事務所に入ると、生産者組合の高安さんが待っていてくれた。
「いやーようこそいらっしゃいました。あいにくの天気だけど、キャンプ場はもう雨はあがっているようですから、大丈夫でしょう。」
そう、道すがら天を見上げると、雨が止んでいるのだ!やったぜこれが晴れ男の実力である。
「鶏は生のを2羽、冷凍を1羽、先発隊の方々に渡していますから。」
そう、このキャンプの主役はもちろん奥久慈シャモである。栄えある地鶏界のコンクールでぶっちぎりの金賞を獲ったこのシャモを入手したい人は沢山いるだろう。
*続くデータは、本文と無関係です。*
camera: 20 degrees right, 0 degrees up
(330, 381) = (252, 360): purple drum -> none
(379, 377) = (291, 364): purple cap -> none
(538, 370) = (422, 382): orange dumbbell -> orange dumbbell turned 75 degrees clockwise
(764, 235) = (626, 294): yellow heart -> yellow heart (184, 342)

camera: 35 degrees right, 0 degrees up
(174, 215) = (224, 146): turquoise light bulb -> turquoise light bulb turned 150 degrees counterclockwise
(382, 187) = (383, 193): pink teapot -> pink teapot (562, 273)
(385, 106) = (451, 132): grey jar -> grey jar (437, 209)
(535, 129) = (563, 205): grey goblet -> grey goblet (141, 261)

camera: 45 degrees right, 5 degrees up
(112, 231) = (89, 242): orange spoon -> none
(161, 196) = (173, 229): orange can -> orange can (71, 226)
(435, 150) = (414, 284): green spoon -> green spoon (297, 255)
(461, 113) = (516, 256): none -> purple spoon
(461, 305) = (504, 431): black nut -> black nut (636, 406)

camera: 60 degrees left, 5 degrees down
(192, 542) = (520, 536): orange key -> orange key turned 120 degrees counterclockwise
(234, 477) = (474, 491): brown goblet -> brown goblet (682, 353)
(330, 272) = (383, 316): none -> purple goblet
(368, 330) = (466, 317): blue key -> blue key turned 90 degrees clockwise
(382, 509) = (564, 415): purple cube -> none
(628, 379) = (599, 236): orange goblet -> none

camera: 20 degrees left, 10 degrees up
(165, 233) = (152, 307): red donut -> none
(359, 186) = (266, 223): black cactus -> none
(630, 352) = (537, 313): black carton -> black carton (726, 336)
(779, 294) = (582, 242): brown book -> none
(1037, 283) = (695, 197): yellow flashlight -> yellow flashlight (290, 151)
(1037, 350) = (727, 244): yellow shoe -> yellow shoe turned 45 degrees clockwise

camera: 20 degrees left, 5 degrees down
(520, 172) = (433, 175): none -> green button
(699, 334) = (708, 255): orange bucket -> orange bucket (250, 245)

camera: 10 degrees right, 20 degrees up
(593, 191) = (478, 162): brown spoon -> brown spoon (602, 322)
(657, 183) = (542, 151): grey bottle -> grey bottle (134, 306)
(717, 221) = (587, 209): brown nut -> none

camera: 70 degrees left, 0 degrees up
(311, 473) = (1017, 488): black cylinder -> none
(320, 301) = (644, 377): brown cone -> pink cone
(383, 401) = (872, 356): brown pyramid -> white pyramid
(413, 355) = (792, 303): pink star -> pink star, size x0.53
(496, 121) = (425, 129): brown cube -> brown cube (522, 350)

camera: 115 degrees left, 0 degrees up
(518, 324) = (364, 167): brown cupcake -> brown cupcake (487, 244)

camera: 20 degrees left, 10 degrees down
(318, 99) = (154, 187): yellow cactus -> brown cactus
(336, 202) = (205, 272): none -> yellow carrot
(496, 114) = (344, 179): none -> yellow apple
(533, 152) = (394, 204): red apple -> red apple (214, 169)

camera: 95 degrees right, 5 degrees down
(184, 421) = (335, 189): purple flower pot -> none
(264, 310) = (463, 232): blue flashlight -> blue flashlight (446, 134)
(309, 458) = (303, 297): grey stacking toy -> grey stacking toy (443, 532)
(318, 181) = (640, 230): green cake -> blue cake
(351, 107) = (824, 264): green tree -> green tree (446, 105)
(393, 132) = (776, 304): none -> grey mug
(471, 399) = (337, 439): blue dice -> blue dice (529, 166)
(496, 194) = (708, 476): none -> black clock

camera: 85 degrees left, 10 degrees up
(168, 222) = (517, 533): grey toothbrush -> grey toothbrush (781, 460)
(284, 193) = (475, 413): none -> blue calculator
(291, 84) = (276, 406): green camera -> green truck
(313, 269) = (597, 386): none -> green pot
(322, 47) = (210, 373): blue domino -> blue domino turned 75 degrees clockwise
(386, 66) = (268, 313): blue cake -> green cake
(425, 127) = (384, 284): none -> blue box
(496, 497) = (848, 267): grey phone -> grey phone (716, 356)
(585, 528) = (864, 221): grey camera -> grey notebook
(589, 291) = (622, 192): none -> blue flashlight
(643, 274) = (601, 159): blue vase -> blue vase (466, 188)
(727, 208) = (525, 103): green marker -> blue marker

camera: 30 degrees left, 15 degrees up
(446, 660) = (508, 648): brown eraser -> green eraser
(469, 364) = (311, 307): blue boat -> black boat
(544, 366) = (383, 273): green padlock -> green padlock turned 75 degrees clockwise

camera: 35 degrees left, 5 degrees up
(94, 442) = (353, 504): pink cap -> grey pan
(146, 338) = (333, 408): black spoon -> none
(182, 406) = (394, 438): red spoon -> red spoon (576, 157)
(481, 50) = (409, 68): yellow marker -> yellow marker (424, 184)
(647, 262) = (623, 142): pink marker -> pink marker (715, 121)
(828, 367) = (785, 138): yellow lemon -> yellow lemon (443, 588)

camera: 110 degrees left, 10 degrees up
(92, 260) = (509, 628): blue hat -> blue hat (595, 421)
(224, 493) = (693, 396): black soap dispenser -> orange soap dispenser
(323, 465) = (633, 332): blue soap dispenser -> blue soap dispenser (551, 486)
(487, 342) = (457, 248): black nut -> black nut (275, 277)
「宅配などは承ってます。ただし、冷凍物になってしまいますが、、、冷凍でも味は遜色がありませんから、お試し下さい。」
そう、丸のまま、もしくは半身、部位ごとの切り身など、何種類かの冷凍シャモの形態で販売が可能だ。しかし、このblog読者には、冷凍ではないフレッシュを食べたいというニーズが強いことだろう。しかしそれは、いくつかの理由があって難しいのだ。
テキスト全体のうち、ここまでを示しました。